In multi-agent architectures, the respond phase of one agent may constitute the observe phase of another. Claude’s output becomes the input to the next system in the pipeline. This means errors in the respond phase can propagate downstream, making output validation an important architectural concern.


How the Cycle Repeats

After Claude acts and receives a tool result, it re-enters the observe phase. The tool result is new input. Claude integrates it with the existing context and begins thinking again. This loop continues until Claude determines the task is complete and transitions to the respond phase.

The number of iterations is not fixed. Simple tasks may complete in a single cycle. Complex research or multi-step workflows may require five, ten, or more iterations. Each iteration consumes context window space, which means long-running agentic tasks must be designed with context management in mind.


Where Failures Occur

Three failure points recur most often in production deployments:

Incomplete tool results degrade the observe phase. If a tool returns partial data — due to pagination, rate limiting, or a malformed query — Claude reasons from an incomplete picture. This frequently produces confident but incorrect conclusions.

Context loss between iterations compounds over time. As the context window fills, older information may be truncated. If Claude loses access to the original instruction or an earlier tool result, its reasoning in the think phase becomes unreliable.

Reasoning errors in the think phase are the hardest to detect and the most consequential. A flawed plan — calling the wrong tool, misinterpreting a constraint, or concluding a task is complete prematurely — propagates through the act and respond phases without any external signal that something has gone wrong.

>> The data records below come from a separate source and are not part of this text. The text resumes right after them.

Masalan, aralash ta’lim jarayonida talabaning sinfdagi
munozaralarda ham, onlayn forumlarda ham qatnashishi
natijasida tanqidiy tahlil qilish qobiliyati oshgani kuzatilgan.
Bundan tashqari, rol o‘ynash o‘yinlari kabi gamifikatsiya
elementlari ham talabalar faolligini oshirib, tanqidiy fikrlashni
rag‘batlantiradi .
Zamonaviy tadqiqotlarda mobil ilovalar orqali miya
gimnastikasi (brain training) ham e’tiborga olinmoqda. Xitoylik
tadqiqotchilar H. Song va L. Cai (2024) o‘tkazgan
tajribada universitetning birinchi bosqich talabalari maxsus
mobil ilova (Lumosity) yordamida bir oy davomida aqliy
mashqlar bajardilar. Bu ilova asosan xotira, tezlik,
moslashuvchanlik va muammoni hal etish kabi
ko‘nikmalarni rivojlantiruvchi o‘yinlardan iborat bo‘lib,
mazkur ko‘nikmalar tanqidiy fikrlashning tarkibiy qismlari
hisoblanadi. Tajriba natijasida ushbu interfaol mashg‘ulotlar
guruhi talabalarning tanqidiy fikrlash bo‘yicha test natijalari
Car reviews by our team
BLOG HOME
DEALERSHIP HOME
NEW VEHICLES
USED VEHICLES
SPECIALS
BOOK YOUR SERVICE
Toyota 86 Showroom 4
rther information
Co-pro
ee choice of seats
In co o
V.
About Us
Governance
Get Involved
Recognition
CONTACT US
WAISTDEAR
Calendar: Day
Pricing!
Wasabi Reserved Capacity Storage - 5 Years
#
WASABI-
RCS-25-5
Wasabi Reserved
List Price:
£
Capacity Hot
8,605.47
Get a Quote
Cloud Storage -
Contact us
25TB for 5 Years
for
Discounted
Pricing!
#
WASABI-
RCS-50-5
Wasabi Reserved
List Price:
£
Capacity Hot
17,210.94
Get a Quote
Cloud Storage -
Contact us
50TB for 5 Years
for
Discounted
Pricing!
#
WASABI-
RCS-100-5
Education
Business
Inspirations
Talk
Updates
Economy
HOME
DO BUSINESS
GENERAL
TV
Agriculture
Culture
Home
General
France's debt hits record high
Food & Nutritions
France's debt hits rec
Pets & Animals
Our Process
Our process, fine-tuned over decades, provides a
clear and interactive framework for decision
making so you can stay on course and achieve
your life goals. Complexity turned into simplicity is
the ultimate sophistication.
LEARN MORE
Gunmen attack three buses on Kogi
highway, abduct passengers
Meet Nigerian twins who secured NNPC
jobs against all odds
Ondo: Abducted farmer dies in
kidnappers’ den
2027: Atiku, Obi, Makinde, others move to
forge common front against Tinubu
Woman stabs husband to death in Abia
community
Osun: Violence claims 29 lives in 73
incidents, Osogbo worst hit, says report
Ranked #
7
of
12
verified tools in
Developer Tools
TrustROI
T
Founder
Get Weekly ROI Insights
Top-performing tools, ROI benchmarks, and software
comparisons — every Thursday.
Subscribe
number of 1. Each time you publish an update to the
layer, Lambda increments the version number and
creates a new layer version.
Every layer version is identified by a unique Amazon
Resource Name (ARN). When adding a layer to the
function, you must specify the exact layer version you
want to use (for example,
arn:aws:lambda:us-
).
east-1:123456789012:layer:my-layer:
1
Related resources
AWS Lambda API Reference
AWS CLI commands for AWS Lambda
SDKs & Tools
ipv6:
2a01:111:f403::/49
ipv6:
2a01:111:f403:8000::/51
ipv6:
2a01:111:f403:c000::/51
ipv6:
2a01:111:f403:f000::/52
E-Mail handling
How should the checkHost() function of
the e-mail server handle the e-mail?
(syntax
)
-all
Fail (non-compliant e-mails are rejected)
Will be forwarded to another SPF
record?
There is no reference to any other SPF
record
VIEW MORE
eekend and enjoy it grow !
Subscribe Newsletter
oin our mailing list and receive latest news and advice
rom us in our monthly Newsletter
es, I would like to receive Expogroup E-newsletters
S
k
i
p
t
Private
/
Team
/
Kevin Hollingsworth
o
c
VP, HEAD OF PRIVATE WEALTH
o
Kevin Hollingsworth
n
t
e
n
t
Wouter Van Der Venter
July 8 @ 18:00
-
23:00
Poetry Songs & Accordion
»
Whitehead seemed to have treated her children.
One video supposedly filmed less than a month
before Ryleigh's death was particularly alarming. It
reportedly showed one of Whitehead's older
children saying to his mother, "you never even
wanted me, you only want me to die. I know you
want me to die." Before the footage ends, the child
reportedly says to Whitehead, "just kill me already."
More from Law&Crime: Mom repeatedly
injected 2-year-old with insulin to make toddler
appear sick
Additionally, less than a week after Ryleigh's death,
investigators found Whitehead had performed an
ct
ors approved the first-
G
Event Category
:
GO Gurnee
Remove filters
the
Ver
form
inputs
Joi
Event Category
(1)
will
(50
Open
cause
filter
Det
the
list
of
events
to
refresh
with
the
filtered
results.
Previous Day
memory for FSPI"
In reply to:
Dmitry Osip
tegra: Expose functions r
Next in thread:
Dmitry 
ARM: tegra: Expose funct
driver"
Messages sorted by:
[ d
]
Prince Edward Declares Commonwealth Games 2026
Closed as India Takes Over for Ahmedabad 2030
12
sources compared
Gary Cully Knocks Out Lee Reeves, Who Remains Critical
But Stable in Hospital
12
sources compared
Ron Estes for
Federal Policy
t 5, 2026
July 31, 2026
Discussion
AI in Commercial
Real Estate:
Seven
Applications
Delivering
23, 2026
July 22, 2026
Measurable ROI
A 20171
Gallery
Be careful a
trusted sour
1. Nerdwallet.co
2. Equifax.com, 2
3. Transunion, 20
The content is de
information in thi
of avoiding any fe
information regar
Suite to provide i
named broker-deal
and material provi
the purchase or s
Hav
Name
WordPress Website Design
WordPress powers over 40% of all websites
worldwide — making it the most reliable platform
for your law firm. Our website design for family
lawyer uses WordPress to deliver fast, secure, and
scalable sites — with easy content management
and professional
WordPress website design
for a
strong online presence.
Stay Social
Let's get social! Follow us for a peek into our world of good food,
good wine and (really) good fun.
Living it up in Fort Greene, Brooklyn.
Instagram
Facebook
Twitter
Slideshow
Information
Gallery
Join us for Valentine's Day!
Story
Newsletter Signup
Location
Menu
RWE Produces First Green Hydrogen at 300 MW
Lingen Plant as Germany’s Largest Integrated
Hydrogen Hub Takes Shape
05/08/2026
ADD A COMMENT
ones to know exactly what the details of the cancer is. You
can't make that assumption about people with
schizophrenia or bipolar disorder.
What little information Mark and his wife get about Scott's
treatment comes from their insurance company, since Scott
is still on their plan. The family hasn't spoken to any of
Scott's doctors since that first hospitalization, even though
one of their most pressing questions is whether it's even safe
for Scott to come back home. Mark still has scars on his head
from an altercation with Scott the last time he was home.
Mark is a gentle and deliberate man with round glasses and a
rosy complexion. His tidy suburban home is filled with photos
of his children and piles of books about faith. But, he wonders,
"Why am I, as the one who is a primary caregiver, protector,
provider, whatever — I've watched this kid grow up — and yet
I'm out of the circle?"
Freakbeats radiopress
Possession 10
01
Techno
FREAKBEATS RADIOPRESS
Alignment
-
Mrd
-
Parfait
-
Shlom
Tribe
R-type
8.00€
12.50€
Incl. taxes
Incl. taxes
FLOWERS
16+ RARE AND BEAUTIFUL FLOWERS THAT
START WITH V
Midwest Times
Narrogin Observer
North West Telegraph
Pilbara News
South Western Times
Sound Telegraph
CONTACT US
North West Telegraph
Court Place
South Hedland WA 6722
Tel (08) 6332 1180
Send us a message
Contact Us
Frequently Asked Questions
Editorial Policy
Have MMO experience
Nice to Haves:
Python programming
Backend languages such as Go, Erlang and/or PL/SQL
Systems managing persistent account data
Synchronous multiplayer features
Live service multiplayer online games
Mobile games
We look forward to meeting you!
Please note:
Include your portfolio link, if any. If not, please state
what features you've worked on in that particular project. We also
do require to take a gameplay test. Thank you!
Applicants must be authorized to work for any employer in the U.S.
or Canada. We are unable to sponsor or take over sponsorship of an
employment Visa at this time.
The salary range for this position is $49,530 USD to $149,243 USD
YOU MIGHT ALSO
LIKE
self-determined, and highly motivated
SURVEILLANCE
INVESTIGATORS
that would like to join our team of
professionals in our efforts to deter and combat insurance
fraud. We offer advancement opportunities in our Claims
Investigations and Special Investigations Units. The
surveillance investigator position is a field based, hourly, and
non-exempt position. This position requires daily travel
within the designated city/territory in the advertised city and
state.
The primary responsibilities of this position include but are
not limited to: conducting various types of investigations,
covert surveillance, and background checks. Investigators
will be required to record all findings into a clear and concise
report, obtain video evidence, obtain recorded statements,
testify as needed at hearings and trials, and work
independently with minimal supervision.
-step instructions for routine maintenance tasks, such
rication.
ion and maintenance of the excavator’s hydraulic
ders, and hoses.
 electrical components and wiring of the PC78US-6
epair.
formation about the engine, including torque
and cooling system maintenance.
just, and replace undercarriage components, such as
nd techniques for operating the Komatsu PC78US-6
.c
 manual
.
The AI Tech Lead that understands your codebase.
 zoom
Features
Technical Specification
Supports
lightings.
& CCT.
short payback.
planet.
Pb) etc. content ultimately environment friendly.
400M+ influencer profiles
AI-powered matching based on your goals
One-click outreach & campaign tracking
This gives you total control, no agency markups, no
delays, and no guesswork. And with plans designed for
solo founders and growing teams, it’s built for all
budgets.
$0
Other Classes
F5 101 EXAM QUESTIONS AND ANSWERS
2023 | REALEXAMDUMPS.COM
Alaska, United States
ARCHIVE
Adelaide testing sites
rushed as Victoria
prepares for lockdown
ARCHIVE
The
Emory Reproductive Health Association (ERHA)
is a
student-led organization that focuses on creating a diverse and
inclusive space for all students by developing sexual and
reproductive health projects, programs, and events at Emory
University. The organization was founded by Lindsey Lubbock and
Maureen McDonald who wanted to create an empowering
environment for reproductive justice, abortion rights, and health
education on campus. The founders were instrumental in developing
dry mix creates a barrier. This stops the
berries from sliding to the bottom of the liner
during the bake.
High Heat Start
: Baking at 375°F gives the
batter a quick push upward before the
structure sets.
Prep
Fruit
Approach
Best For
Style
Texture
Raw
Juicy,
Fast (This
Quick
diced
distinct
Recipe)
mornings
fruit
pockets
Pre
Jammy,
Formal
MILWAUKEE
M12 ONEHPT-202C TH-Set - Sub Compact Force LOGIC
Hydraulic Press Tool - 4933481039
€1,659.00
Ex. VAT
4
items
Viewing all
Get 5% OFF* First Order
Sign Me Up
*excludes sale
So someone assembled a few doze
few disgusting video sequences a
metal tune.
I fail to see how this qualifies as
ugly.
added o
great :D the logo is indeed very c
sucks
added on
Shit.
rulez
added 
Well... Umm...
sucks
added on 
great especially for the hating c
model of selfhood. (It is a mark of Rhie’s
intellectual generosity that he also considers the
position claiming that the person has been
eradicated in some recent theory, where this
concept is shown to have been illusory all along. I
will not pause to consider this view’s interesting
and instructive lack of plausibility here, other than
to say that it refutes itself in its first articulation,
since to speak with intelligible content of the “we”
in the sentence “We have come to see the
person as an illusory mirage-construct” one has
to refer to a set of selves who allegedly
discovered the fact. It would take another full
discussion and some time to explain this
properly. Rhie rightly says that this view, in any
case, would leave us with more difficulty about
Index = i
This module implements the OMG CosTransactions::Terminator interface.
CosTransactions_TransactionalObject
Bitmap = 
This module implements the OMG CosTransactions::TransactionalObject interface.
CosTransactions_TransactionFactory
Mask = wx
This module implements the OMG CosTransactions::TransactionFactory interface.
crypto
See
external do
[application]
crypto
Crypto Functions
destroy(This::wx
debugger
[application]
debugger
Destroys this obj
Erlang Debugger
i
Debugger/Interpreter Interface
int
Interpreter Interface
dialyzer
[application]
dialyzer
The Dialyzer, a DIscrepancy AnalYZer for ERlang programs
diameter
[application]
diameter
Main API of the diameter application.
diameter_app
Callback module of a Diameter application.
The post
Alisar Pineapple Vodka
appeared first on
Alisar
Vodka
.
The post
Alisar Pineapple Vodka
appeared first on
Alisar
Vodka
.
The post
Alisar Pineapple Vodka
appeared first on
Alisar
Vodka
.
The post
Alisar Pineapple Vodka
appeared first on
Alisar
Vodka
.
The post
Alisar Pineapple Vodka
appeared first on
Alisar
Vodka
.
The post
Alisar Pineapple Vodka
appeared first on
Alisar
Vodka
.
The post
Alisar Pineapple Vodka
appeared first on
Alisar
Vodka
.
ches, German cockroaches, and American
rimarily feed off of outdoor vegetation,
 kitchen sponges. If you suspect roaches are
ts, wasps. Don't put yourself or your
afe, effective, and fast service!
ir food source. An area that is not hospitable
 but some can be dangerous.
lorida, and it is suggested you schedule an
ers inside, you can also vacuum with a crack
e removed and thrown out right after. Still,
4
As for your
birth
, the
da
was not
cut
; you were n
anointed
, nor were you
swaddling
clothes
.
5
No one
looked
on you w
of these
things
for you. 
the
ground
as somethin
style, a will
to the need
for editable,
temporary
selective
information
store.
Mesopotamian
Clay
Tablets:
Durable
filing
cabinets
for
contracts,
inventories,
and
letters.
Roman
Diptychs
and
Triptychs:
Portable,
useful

A Worked Example: Web Research Task

Consider a simple instruction: “Find the current exchange rate between the South African rand and the US dollar, and summarise the key factors affecting it.”

Iteration 1:

  • Observe: Claude receives the user instruction.
  • Think: Claude determines it needs current exchange rate data and plans a web search.
  • Act: Claude calls the web search tool with the query “ZAR USD exchange rate today”.
  • The tool returns a results page.

Iteration 2:

  • Observe: Claude receives the search results and integrates them with the original instruction.
  • Think: Claude identifies a relevant source and plans to fetch the full article.
  • Act: Claude calls a fetch tool to retrieve the article content.
  • The tool returns the article text.

Iteration 3:

  • Observe: Claude receives the article content.
  • Think: Claude determines it now has sufficient information to produce a response.
  • Respond: Claude synthesises the exchange rate data and contextual factors into a structured summary for the user.

Each phase is traceable. Each transition has a clear trigger. This traceability is exactly what the exam tests.


Key Takeaways

  • The observe-think-act-respond cycle is the foundational execution loop for all Claude agentic behaviour.
  • Each phase has a distinct function: integrating input, planning action, executing tools, and producing output.
  • Failures most commonly occur when tool results are incomplete, when context degrades across iterations, or when the think phase produces a flawed plan.
  • Understanding where a failure sits within the cycle is the first step toward diagnosing and resolving it in a production system.

What Is Tested

Exam questions on this topic require candidates to trace the observe-think-act-respond cycle through a described scenario, identifying the specific actions Claude takes at each phase and the transitions between them. Candidates may also be asked to attribute a described failure — such as a hallucinated tool parameter or a premature task conclusion — to the phase in which it originates. A third category of question asks candidates to explain precisely what Claude does between receiving a tool result and producing its next output, testing whether they understand the observe and think phases as active, reasoning-intensive steps rather than simple data-passing operations.